Dataset entries

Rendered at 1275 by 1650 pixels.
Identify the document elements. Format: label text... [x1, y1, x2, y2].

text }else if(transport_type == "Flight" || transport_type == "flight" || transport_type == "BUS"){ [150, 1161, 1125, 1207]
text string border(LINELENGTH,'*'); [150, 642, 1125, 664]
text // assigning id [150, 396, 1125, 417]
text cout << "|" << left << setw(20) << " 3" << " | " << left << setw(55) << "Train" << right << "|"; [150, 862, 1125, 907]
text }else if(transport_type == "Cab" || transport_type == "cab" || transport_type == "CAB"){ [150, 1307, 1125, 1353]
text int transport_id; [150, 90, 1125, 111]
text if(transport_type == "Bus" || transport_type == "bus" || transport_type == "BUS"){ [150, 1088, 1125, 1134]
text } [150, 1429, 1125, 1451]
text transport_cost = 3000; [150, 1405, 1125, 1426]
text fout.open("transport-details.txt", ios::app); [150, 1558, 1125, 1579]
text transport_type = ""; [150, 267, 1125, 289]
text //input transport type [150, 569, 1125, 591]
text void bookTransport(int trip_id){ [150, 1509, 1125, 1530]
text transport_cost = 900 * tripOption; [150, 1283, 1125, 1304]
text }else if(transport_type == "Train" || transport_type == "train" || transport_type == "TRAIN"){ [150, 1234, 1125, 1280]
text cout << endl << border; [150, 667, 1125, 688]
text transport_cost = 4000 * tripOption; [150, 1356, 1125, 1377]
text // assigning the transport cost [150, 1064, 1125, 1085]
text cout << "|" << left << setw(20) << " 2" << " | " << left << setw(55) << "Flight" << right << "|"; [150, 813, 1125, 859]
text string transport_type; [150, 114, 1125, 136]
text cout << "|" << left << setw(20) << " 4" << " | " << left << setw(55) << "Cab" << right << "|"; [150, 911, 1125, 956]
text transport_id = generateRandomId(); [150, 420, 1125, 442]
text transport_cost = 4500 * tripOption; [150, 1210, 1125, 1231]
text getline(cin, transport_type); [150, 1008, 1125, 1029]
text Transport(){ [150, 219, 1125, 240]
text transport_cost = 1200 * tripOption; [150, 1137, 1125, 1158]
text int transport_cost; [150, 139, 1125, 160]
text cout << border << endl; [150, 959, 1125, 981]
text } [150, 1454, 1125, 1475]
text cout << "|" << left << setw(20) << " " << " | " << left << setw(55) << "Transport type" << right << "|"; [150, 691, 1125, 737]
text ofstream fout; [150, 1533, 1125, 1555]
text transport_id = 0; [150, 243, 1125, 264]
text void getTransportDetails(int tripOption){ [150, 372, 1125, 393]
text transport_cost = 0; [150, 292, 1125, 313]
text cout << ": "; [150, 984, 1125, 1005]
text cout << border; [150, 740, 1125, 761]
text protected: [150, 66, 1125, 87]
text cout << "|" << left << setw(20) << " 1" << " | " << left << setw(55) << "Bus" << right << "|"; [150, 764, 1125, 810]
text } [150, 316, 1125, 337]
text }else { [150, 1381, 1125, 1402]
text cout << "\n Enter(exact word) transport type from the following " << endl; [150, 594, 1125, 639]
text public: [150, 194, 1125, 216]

#### What you need to do
For each record above, print an exact copy.

#### Result of the task
Rendered at 1275 by 1650 pixels.
Identify the document elements. Format: label text... [x1, y1, x2, y2].

text }else if(transport_type == "Flight" || transport_type == "flight" || transport_type == "BUS"){ [150, 1161, 1125, 1207]
text string border(LINELENGTH,'*'); [150, 642, 1125, 664]
text // assigning id [150, 396, 1125, 417]
text cout << "|" << left << setw(20) << " 3" << " | " << left << setw(55) << "Train" << right << "|"; [150, 862, 1125, 907]
text }else if(transport_type == "Cab" || transport_type == "cab" || transport_type == "CAB"){ [150, 1307, 1125, 1353]
text int transport_id; [150, 90, 1125, 111]
text if(transport_type == "Bus" || transport_type == "bus" || transport_type == "BUS"){ [150, 1088, 1125, 1134]
text } [150, 1429, 1125, 1451]
text transport_cost = 3000; [150, 1405, 1125, 1426]
text fout.open("transport-details.txt", ios::app); [150, 1558, 1125, 1579]
text transport_type = ""; [150, 267, 1125, 289]
text //input transport type [150, 569, 1125, 591]
text void bookTransport(int trip_id){ [150, 1509, 1125, 1530]
text transport_cost = 900 * tripOption; [150, 1283, 1125, 1304]
text }else if(transport_type == "Train" || transport_type == "train" || transport_type == "TRAIN"){ [150, 1234, 1125, 1280]
text cout << endl << border; [150, 667, 1125, 688]
text transport_cost = 4000 * tripOption; [150, 1356, 1125, 1377]
text // assigning the transport cost [150, 1064, 1125, 1085]
text cout << "|" << left << setw(20) << " 2" << " | " << left << setw(55) << "Flight" << right << "|"; [150, 813, 1125, 859]
text string transport_type; [150, 114, 1125, 136]
text cout << "|" << left << setw(20) << " 4" << " | " << left << setw(55) << "Cab" << right << "|"; [150, 911, 1125, 956]
text transport_id = generateRandomId(); [150, 420, 1125, 442]
text transport_cost = 4500 * tripOption; [150, 1210, 1125, 1231]
text getline(cin, transport_type); [150, 1008, 1125, 1029]
text Transport(){ [150, 219, 1125, 240]
text transport_cost = 1200 * tripOption; [150, 1137, 1125, 1158]
text int transport_cost; [150, 139, 1125, 160]
text cout << border << endl; [150, 959, 1125, 981]
text } [150, 1454, 1125, 1475]
text cout << "|" << left << setw(20) << " " << " | " << left << setw(55) << "Transport type" << right << "|"; [150, 691, 1125, 737]
text ofstream fout; [150, 1533, 1125, 1555]
text transport_id = 0; [150, 243, 1125, 264]
text void getTransportDetails(int tripOption){ [150, 372, 1125, 393]
text transport_cost = 0; [150, 292, 1125, 313]
text cout << ": "; [150, 984, 1125, 1005]
text cout << border; [150, 740, 1125, 761]
text protected: [150, 66, 1125, 87]
text cout << "|" << left << setw(20) << " 1" << " | " << left << setw(55) << "Bus" << right << "|"; [150, 764, 1125, 810]
text } [150, 316, 1125, 337]
text }else { [150, 1381, 1125, 1402]
text cout << "\n Enter(exact word) transport type from the following " << endl; [150, 594, 1125, 639]
text public: [150, 194, 1125, 216]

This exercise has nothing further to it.